Policja musi łatać dziurę po poborowych. We wrześniu przyszłego roku odejdą ci, którzy jako ostatni trafili w szeregi tzw. służby kandydackiej. Odbywali w ten sposób zastępczą służbę wojskową. To około dwa tysiące osób, które po uzawodowieniu armii trzeba będzie zastąpić.

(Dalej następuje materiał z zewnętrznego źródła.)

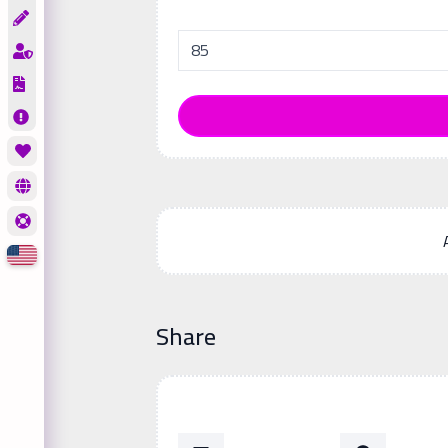
Share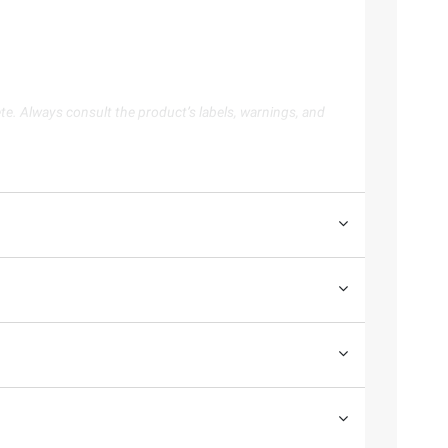
te. Always consult the product’s labels, warnings, and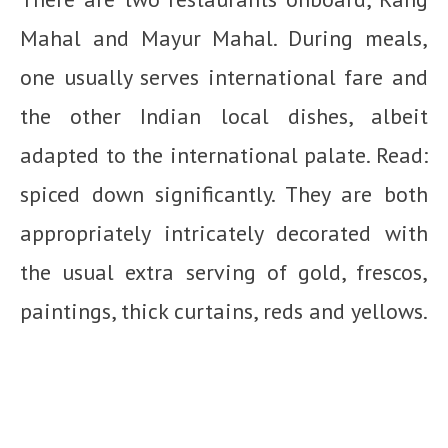
Mahal and Mayur Mahal. During meals,
one usually serves international fare and
the other Indian local dishes, albeit
adapted to the international palate. Read:
spiced down significantly. They are both
appropriately intricately decorated with
the usual extra serving of gold, frescos,
paintings, thick curtains, reds and yellows.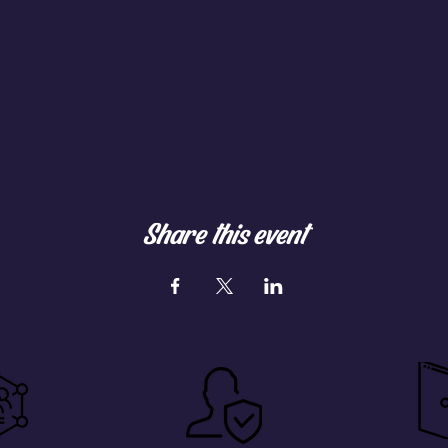
Share this event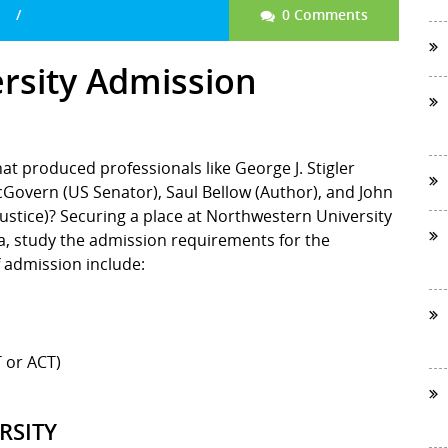
0 Comments
rsity Admission
that produced professionals like George J. Stigler
Govern (US Senator), Saul Bellow (Author), and John
stice)? Securing a place at Northwestern University
dea, study the admission requirements for the
 admission include:
 or ACT)
RSITY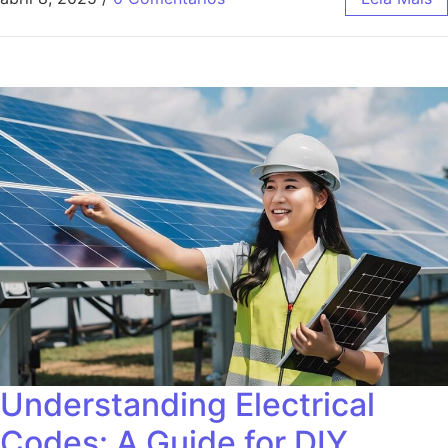
Understanding Electrical
Codes: A Guide for DIY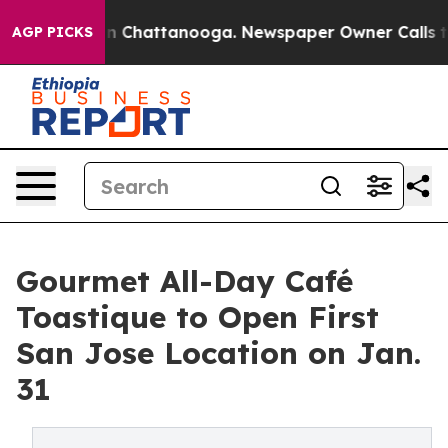
Chaos in Chattanooga. Newspaper Owner Calls the Peo
AGP PICKS
Gourmet All-Day Café
Toastique to Open First
San Jose Location on Jan.
31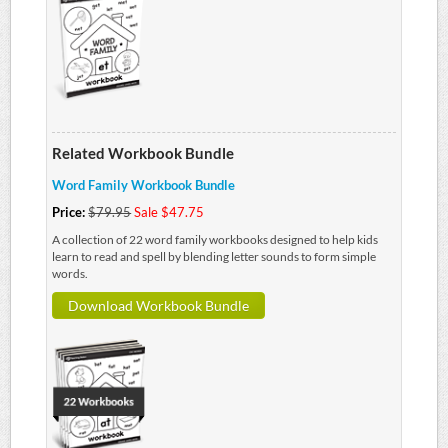
Related Workbook Bundle
Word Family Workbook Bundle
Price:
$79.95
Sale $47.75
A collection of 22 word family workbooks designed to help kids
learn to read and spell by blending letter sounds to form simple
words.
Download Workbook Bundle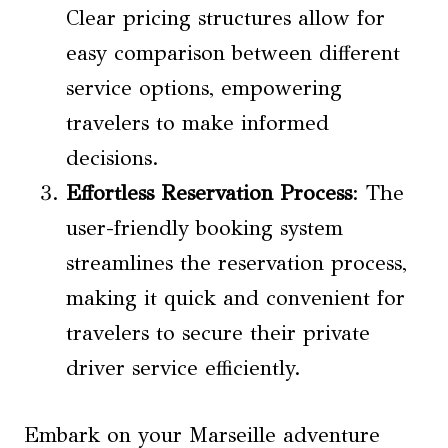
Clear pricing structures allow for
easy comparison between different
service options, empowering
travelers to make informed
decisions.
Effortless Reservation Process
: The
user-friendly booking system
streamlines the reservation process,
making it quick and convenient for
travelers to secure their private
driver service efficiently.
Embark on your Marseille adventure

Czy brak poborowych oznaczać będzie mniejszą liczbę patroli na ulicach? Komendant Główny Policji Andrzej Matejuk deklaruje, że nie, ale nad rozwiązaniem sytuacji trzeba jeszcze popracować. W tym zakresie prowadzimy prace, aby zadania, których nie musi wykonywać policjant, policjant nie wykonywał - mówi Matejuk reporterowi RMF FM Markowi Smółce. I dodaje, że chodzi głównie o Warszawę i ochronę ambasad:

Co do patroli ulicznych, sposób na załatanie ubytku po odejściu poborowych ma wiceminister spraw wewnętrznych, Adam Rapacki. Chce wysyłać na ulice każdego nowo przyjętego funkcjonariusza, zaraz po przeszkoleniu. Kończą szkolenie podstawowe, przyjeżdżają do Warszawy na dwa miesiące, pełnią służbę na terenie Warszawy i mamy już zawodowych policjantów na ulicy - przekonuje:

Na uzupełnienie luki po służbie kandydackiej policja ma czas do około połowy przyszłego roku.